Implications for practice and policy
In conclusion, perimenopausal symptoms – especially in the cognitive domain – continue to be underrecognized in clinical practice and clinical education, and they may therefore be undertreated as well. Growing awareness in the public domain about the impact of menopause may facilitate more openness about perimenopause among patients and physicians. Furthermore, better training for general physicians, occupational health physicians, internists, geriatricians, and neurologists, could lead to a better understanding and recognition among physicians of menopause-related cognitive problems. More knowledge will help to counter stereotypical thinking, facilitating better physician-patient dialogue and enhancing clinical awareness of the menopausal transition.
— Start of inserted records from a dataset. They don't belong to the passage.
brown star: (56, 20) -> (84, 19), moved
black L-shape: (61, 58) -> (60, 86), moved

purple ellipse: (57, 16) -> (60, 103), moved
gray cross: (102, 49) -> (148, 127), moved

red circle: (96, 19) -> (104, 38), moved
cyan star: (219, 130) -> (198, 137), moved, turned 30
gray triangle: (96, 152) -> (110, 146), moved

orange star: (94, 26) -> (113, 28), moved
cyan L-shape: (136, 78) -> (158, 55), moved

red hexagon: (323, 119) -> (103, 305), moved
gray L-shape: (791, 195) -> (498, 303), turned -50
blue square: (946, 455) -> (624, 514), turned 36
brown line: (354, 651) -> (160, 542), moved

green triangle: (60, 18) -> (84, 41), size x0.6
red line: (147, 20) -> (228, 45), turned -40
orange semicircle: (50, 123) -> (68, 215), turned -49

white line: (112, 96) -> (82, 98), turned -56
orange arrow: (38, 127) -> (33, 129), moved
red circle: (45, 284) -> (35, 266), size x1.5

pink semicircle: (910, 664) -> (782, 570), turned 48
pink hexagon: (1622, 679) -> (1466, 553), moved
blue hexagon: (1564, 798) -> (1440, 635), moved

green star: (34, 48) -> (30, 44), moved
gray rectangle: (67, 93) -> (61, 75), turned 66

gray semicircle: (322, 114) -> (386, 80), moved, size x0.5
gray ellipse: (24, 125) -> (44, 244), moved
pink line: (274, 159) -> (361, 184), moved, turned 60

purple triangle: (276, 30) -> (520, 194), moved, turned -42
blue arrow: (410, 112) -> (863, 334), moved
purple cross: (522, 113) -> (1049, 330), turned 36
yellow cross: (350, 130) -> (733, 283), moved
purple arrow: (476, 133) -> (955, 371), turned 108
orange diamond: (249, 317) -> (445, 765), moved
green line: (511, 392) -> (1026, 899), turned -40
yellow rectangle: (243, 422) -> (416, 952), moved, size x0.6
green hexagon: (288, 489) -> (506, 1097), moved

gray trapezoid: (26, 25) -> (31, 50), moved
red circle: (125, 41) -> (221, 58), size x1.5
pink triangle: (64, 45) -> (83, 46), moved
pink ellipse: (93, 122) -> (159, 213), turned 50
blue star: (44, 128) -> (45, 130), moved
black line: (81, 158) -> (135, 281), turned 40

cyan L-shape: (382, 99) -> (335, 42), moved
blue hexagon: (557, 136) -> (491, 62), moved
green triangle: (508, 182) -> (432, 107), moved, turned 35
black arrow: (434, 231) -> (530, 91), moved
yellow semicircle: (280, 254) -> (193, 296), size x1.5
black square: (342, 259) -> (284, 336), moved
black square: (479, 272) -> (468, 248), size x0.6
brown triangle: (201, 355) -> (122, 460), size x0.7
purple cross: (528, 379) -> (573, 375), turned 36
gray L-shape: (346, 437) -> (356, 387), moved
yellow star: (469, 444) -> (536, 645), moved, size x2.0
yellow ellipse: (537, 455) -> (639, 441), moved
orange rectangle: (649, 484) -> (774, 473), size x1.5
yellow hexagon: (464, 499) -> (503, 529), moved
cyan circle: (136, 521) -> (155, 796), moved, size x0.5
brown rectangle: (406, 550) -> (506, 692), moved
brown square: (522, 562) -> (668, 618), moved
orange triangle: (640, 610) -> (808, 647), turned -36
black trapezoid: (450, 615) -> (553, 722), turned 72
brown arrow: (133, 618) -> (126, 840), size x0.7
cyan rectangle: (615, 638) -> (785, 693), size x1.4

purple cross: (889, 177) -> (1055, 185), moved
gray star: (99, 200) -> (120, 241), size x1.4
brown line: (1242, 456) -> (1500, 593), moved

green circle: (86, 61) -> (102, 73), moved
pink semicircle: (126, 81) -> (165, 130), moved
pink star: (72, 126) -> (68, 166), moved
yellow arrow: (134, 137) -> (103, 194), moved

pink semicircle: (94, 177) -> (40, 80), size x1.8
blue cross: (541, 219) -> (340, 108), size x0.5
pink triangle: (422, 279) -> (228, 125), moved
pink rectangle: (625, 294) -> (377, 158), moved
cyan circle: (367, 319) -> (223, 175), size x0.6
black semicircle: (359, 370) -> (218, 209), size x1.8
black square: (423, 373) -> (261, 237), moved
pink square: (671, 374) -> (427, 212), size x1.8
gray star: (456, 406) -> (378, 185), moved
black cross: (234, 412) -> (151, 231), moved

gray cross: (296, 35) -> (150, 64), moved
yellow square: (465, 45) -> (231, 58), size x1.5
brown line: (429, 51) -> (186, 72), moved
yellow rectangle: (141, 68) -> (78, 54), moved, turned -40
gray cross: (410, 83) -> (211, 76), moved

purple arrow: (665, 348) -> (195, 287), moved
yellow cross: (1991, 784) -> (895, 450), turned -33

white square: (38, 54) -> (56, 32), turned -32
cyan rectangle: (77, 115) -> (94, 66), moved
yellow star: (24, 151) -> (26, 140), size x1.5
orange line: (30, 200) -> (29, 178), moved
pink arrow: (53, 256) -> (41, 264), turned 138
We believe this is a prerequisite for the better recognition and counselling of perimenopausal women. In the case of M., a more structural change in the recognition of the role played by menopause in symptoms of the kind from which she suffered could possibly have been facilitated if physicians had been given more information about this subject in clinical guidelines for cognitive impairment. This could well have led to a much earlier improvement in her quality of life. Furthermore, in hospital care, awareness could be enhanced further by recording menopausal status in patient files. Breaking taboos and educating healthcare professionals about the menopausal transition and on how to discuss this with their patients will almost certainly lead to improvements in the care delivered. Furthermore, this information should be tailored to include women from a range of cultural, geographic and socioeconomic backgrounds so that they can obtain support and guidance during perimenopausal transition and embrace the next chapter in their lives with more confidence and a better quality of life.